== Task item A ==
Write out the stretch of the mailing-list thread from "Without looking at" through "worth the effort.".
== Task item B ==
In the mailing-list thread, when is the workload that leaves things "quite packed" expected to ease?

== Text excerpt ==

○ ○ ○ ○ ○ ○ ○

Hello,
On 18 Jan 2022, at 21:10, Peter Müller peter.mueller@ipfire.org wrote:
Hello nusenu, hello Michael,
Since you apparently don't like this data source and I always thought RIPEstat has pretty good data quality: Would you mind sharing your opinion on this?
sorry for not replying on this sooner. Actually, I do not like or dislike RIPEstat; I just did not have sufficient time to made myself an educated opinion on this.
At the moment, things are quite packed on my end, but that will hopefully over at the beginning of February. So, this is not forgotten or silently discarded, but just a very tardy reply due to my "load average"...
@Peter: Do you want to look into extracting information from this?
Yes.
Without looking at the amount of queries we'd probably need to do: Do you think this makes sense while running the location-importer, or should this become a dedicated script, which we can run in the background all the time, so it won't slow down the daily generation of the actual database.
In case of the latter, we could actually do some scraping on the ARIN AS names, too. Since we keep track of their source, this should not be too hard, and if we get some more human-readable names for some of them, it might be worth the effort.
I thought we were talking about parsing an HTML table. That should not be a process that is either complicated nor something I would call scraping.
Scraping is what I would consider sending one request per piece of information you would want to obtain and this is always a bad idea. It is slow, it has a lot of overhead on our side and of course on the server side - this is not what a good citizen of the internet would do. So I would be against this. Most places have this excluded in their t&cs for exactly this reason.
-Michael
Thanks, and best regards, Peter Müller

○ ○ ○ ○ ○ ○ ○

== Given entries ==
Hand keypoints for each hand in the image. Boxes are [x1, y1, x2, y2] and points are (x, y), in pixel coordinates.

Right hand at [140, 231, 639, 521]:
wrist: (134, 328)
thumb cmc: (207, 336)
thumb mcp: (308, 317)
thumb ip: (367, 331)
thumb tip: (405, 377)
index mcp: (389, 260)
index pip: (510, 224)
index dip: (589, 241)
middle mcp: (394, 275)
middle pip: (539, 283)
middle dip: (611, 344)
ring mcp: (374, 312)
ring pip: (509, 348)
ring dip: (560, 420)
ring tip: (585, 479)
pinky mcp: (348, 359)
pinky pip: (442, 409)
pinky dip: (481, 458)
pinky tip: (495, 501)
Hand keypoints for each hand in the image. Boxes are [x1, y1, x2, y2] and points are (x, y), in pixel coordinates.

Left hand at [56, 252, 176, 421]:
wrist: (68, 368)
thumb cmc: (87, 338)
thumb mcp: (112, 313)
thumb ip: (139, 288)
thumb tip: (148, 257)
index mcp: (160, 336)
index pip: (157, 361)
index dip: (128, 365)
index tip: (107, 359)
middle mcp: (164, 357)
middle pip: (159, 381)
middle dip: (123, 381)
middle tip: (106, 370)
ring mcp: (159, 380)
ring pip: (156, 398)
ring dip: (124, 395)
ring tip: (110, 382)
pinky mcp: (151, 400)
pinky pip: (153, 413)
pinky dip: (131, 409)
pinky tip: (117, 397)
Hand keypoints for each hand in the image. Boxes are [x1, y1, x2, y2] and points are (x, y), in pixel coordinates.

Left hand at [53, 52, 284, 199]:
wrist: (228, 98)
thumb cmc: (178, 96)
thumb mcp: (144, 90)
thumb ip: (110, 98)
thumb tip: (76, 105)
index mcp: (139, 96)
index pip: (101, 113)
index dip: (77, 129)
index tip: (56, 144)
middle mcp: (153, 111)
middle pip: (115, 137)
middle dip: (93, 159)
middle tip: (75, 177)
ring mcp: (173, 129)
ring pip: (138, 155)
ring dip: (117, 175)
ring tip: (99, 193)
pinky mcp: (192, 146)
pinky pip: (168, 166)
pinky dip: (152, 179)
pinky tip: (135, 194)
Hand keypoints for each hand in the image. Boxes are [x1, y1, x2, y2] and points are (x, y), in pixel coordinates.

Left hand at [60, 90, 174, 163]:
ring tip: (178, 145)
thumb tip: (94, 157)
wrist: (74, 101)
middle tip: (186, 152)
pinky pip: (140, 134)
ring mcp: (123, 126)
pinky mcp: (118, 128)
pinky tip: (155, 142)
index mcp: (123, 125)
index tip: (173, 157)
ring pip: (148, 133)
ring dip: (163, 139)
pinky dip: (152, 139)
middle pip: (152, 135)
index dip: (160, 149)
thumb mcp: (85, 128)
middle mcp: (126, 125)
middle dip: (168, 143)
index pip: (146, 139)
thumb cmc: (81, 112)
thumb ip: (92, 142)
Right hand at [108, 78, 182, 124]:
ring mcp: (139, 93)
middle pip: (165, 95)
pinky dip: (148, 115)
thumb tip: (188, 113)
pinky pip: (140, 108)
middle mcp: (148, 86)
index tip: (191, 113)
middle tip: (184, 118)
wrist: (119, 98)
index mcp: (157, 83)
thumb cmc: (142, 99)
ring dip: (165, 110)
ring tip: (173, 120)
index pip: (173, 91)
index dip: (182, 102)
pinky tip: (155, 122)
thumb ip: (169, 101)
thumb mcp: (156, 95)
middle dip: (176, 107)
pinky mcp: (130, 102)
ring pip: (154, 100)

○ ○ ○ ○ ○ ○ ○

== Answer space A ==
Without looking at the amount of queries we'd probably need to do: Do you think this makes sense while running the location-importer, or should this become a dedicated script, which we can run in the background all the time, so it won't slow down the daily generation of the actual database.
In case of the latter, we could actually do some scraping on the ARIN AS names, too. Since we keep track of their source, this should not be too hard, and if we get some more human-readable names for some of them, it might be worth the effort.

== Answer space B ==
At the beginning of February.